● **Record set**:
---

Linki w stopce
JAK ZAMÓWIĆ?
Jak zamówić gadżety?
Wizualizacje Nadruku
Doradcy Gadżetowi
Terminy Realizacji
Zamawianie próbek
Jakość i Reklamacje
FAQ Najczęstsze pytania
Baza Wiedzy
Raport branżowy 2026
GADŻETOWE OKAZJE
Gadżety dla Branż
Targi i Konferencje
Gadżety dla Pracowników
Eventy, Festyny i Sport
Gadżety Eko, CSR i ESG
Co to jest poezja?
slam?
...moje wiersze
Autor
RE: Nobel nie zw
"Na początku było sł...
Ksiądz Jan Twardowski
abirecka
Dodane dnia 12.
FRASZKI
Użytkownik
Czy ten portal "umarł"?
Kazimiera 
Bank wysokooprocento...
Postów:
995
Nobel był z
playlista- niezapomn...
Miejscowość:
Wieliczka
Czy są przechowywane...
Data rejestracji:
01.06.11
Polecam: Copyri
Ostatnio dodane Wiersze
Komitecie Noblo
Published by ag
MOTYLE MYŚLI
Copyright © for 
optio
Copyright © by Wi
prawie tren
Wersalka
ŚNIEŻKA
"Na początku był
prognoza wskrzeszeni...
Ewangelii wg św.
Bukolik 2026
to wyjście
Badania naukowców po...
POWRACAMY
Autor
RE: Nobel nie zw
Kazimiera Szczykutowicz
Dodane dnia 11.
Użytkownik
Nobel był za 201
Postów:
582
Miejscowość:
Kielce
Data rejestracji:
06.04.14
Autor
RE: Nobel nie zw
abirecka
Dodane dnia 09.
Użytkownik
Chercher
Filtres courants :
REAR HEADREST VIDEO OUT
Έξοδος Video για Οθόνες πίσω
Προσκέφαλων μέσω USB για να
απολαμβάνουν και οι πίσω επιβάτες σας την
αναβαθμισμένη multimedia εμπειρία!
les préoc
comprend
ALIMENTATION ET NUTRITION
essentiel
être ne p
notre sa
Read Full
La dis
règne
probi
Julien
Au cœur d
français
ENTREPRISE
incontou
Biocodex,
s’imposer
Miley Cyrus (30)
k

---

● **Activity**:
Turn every line in the rows above into a numbered list, leaving out any blank lines.

● **Answer to this problem**:
1. Linki w stopce
2. JAK ZAMÓWIĆ?
3. Jak zamówić gadżety?
4. Wizualizacje Nadruku
5. Doradcy Gadżetowi
6. Terminy Realizacji
7. Zamawianie próbek
8. Jakość i Reklamacje
9. FAQ Najczęstsze pytania
10. Baza Wiedzy
11. Raport branżowy 2026
12. GADŻETOWE OKAZJE
13. Gadżety dla Branż
14. Targi i Konferencje
15. Gadżety dla Pracowników
16. Eventy, Festyny i Sport
17. Gadżety Eko, CSR i ESG
18. Co to jest poezja?
19. slam?
20. ...moje wiersze
21. Autor
22. RE: Nobel nie zw
23. "Na początku było sł...
24. Ksiądz Jan Twardowski
25. abirecka
26. Dodane dnia 12.
27. FRASZKI
28. Użytkownik
29. Czy ten portal "umarł"?
30. Kazimiera 
31. Bank wysokooprocento...
32. Postów:
33. 995
34. Nobel był z
35. playlista- niezapomn...
36. Miejscowość:
37. Wieliczka
38. Czy są przechowywane...
39. Data rejestracji:
40. 01.06.11
41. Polecam: Copyri
42. Ostatnio dodane Wiersze
43. Komitecie Noblo
44. Published by ag
45. MOTYLE MYŚLI
46. Copyright © for 
47. optio
48. Copyright © by Wi
49. prawie tren
50. Wersalka
51. ŚNIEŻKA
52. "Na początku był
53. prognoza wskrzeszeni...
54. Ewangelii wg św.
55. Bukolik 2026
56. to wyjście
57. Badania naukowców po...
58. POWRACAMY
59. Autor
60. RE: Nobel nie zw
61. Kazimiera Szczykutowicz
62. Dodane dnia 11.
63. Użytkownik
64. Nobel był za 201
65. Postów:
66. 582
67. Miejscowość:
68. Kielce
69. Data rejestracji:
70. 06.04.14
71. Autor
72. RE: Nobel nie zw
73. abirecka
74. Dodane dnia 09.
75. Użytkownik
76. Chercher
77. Filtres courants :
78. REAR HEADREST VIDEO OUT
79. Έξοδος Video για Οθόνες πίσω
80. Προσκέφαλων μέσω USB για να
81. απολαμβάνουν και οι πίσω επιβάτες σας την
82. αναβαθμισμένη multimedia εμπειρία!
83. les préoc
84. comprend
85. ALIMENTATION ET NUTRITION
86. essentiel
87. être ne p
88. notre sa
89. Read Full
90. La dis
91. règne
92. probi
93. Julien
94. Au cœur d
95. français
96. ENTREPRISE
97. incontou
98. Biocodex,
99. s’imposer
100. Miley Cyrus (30)
101. k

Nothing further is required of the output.